Bolsonaro transfere demarcação de terras indígenas e quilombolas para a Agricultura

  • Por Jovem Pan
  • 02/01/2019 09h13
Agência EFEAté então, o processo de demarcação de terras indígenas e quilombolas era responsabilidade da Fundação Nacional do Índio (Funai) e do Instituto  Nacional de Colonização e Reforma Agrária (Incra), respectivamente

Em edição extra do Diário Oficial da União (DOU), publicada nesta terça-feira (1°), o presidente Jair Bolsonaro estabeleceu que a demarcação de terras indígenas ficará a cargo do Ministério da Agricultura, Pecuária e Abastecimento (Mapa). Até então, o processo era responsabilidade da Fundação Nacional do Índio (Funai), vinculada ao Ministério da Justiça.

O órgão será responsável por fazer a identificação, a delimitação e a demarcação de terras indígenas, conforme o texto da medida provisória editada. A publicação também transfere do Instituto Nacional de Colonização e Reforma Agrária (Incra), vinculada à Casa Civil, para a pasta a responsabilidade pela regularização de terras quilombolas.

A medida provisória indica apenas qual órgão ficará encarregado da tarefa, mas não informa como funcionará o processo de demarcação.

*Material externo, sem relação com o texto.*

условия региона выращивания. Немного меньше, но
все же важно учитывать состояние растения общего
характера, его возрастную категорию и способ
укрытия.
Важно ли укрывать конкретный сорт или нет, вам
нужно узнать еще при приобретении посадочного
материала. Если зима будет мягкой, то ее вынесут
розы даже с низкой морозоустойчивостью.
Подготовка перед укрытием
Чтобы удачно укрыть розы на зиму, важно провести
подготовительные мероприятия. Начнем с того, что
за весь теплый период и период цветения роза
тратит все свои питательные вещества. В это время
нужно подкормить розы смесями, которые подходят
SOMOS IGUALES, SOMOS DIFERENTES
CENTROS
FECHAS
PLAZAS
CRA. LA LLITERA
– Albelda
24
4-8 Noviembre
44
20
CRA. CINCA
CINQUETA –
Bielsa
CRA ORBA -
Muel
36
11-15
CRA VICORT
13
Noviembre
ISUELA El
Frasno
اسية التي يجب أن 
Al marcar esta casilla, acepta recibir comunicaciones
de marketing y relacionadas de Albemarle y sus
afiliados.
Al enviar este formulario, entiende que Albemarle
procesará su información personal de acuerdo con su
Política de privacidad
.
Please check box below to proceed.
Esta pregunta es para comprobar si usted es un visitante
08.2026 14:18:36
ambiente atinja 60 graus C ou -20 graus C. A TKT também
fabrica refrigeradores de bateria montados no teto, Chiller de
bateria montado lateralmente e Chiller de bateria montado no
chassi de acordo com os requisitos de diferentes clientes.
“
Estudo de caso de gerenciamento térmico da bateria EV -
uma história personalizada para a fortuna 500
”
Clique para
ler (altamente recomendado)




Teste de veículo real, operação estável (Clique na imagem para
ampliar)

Atualmente, no caso de terras quilombolas, o processo envolve sete etapas.

A primeira é a abertura de um processo no Incra. Na sequência, estudos e relatórios sobre a área reclamada são elaborados, até que um decreto presidencial oficialize a concessão do título de propriedade, se o entendimento for de que a região pertence, de fato, a descendentes de escravos.

Com isso, essas ações estarão sob responsabilidade da ministra da Agricultura, Tereza Cristina (DEM-MS), que foi presidente da bancada ruralista no Congresso.

Durante a campanha eleitoral, o então futuro ministro da Casa Civil, Onyx Lorenzoni, afirmou que o governo Jair Bolsonaro cogitava transferir a gestão da Fundação Nacional do Índio (Funai) para o Ministério da Agricultura. A decisão foi recebida por críticas, já que a pasta cuida dos interesses do agronegócio.

Outra medida polêmica anunciada durante a transição de governo foi a fusão dos ministérios da Agricultura e do Meio Ambiente. Os então ministros Blairo Maggi e Edson Duarte posicionaram-se de maneira contrária à proposta.

Um dia após o anúncio, porém, o novo governo voltou atrás e afirmou que as duas pastas continuariam separadas. “Nós pretendemos proteger o meio ambiente, sim, mas não criar dificuldade para o nosso progresso”, disse Bolsonaro na ocasião.